TEXT:
+--
2. Mitwirkungs- und Beistellleistungen vertraglich dokumentieren

Gerät eine Transformation in Schieflage, so sind es beide Parteien, die sich zunächst auf nicht erfüllte Mitwirkungs- oder Beistellleistungen der anderen Partei beziehen. Hier gilt, je genauer diese im Vertrag dokumentiert und als Pflichten qualifiziert sind, desto einfacher lebt es sich am Ende in der Umsetzung des Vertrages. Klären die Vertragspartner bereits im Vorfeld die erforderlichen Mitwirkungsleistungen des Kunden und Provider, minimieren sie typische Transformationsrisiken. Unabdingbar ist vor allem die projektspezifische Konkretisierung der Mitwirkungsleistungen der Kundenseite.

Dazu gehören etwa die Kommunikation an den Endverbraucher, das Bereitstellen der notwendigen Daten für den Current Mode of Operation (CMO) sowie das Abstellen von Ressourcen. Je klarer die Mitwirkungsleistungen des Kunden und Provider bereits im Vertrag geregelt sind und bei der Transformation entsprechend umgesetzt werden können, desto wahrscheinlicher ist der Erfolg. Der Kunde sollte im Vorfeld des Vertragsschlusses prüfen, ob er in der Lage ist, die Mitwirkungsleistungen zu erbringen, etwa in fachlicher und zeitlicher Hinsicht. Gegebenenfalls wird er zusätzliche Mitarbeiter einstellen oder auf externe Ressourcen zurückgreifen müssen. Diese Kosten der Transformation müssen entsprechend in dem Business Case der Kundenseite eingerechnet sein.

3. Provider-Management und Beistell-Leistungen überwachen

Nur wenn man sich entsprechender Governance-Werkzeuge bedient, kann man die Stellschrauben im Vertrags-Management nutzen und auf nicht erfüllte Mitwirkungsleistungen und entsprechende Folgen hinweisen. Im Vertrag gilt es festzulegen, in welchen Fällen und in welcher Form solche Aufforderungen erfolgen müssen, beziehungsweise welche Pönalen anfallen.

Die Nutzung eines solchen Werkzeugs (Tracker) erfolgt entlang klarer Bausteine:

  1. Extrahieren der entsprechenden Passagen aus dem Vertrag und Überführung in den Tracker.
+--
Gespeicherte Dateneinträge:
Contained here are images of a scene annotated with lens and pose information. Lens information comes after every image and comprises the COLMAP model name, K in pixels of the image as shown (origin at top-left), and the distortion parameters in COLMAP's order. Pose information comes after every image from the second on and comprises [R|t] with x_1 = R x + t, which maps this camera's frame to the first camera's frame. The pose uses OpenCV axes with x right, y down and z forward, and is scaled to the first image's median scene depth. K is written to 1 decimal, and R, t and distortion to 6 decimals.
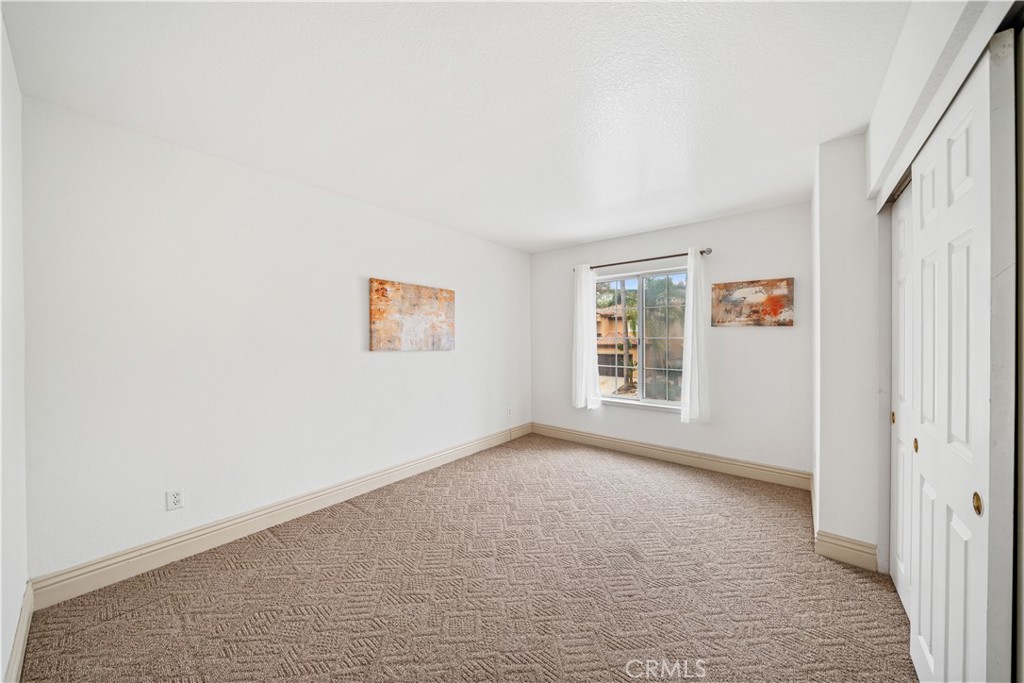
lens RADIAL K [[351.3, 0, 510.9], [0, 351.3, 343.4], [0, 0, 1]] dist [-0.006142, -0.000173]
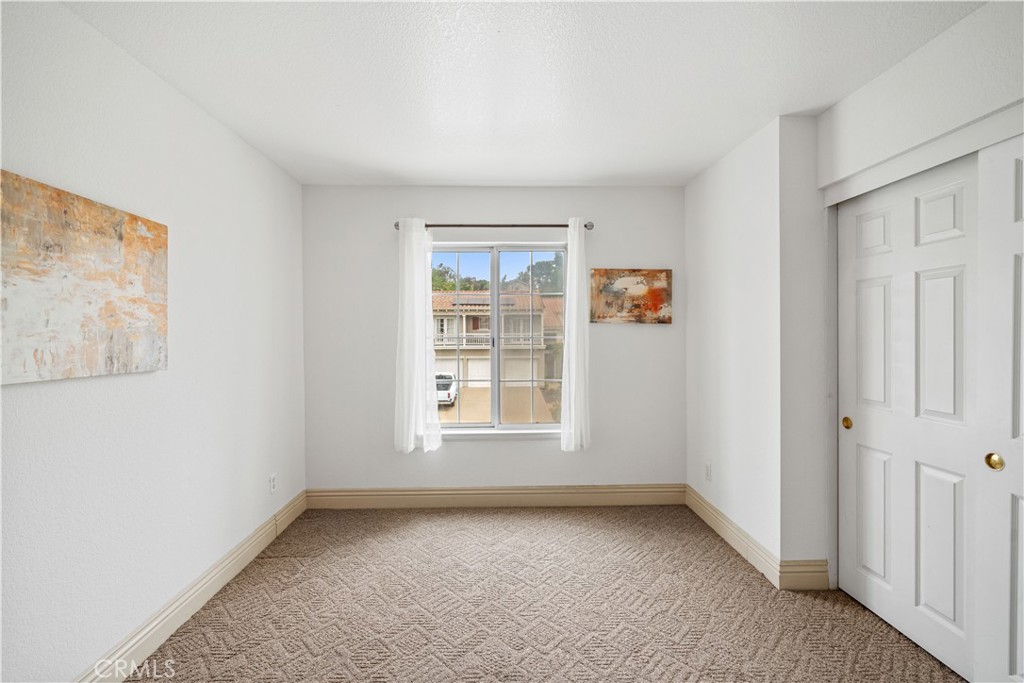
lens RADIAL K [[439.6, 0, 519.6], [0, 439.6, 338.0], [0, 0, 1]] dist [0.001517, -0.000715]
pose [[0.757862, -0.008034, 0.652365, -0.196255], [0.011314, 0.999936, -0.000828, -0.015338], [-0.652317, 0.008009, 0.757904, 0.366981]]
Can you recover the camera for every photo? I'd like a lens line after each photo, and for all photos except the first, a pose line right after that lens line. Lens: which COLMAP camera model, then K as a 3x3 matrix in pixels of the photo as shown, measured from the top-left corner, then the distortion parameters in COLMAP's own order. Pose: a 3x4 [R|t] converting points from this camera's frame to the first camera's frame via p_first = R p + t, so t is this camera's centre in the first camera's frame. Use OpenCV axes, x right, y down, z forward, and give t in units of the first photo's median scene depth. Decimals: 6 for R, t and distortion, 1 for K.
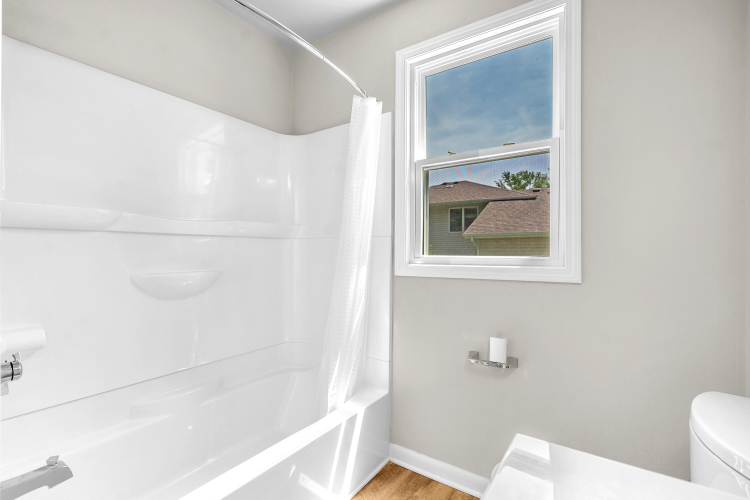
lens RADIAL K [[345.3, 0, 375.0], [0, 345.3, 250.0], [0, 0, 1]] dist [-0.001179, 0.000155]
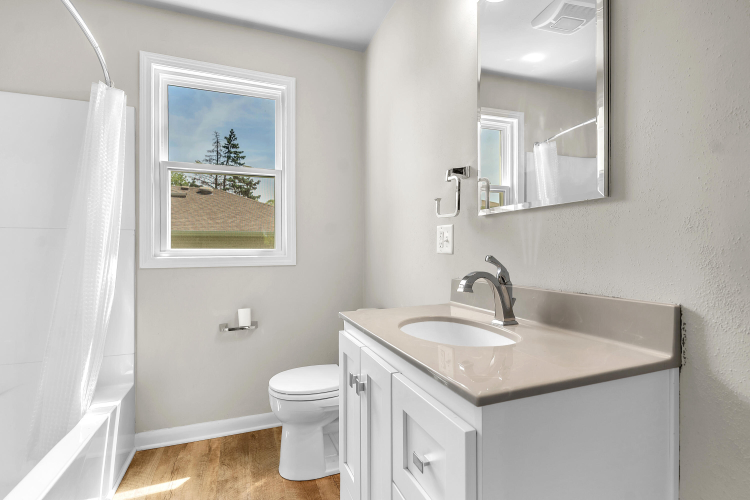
+--
Gib aus dem Text über Mitwirkungsleistungen den Abschnitt von „3. Provider-Management und“ bis einschließlich „welche Pönalen anfallen.“ wortgetreu aus.

3. Provider-Management und Beistell-Leistungen überwachen

Nur wenn man sich entsprechender Governance-Werkzeuge bedient, kann man die Stellschrauben im Vertrags-Management nutzen und auf nicht erfüllte Mitwirkungsleistungen und entsprechende Folgen hinweisen. Im Vertrag gilt es festzulegen, in welchen Fällen und in welcher Form solche Aufforderungen erfolgen müssen, beziehungsweise welche Pönalen anfallen.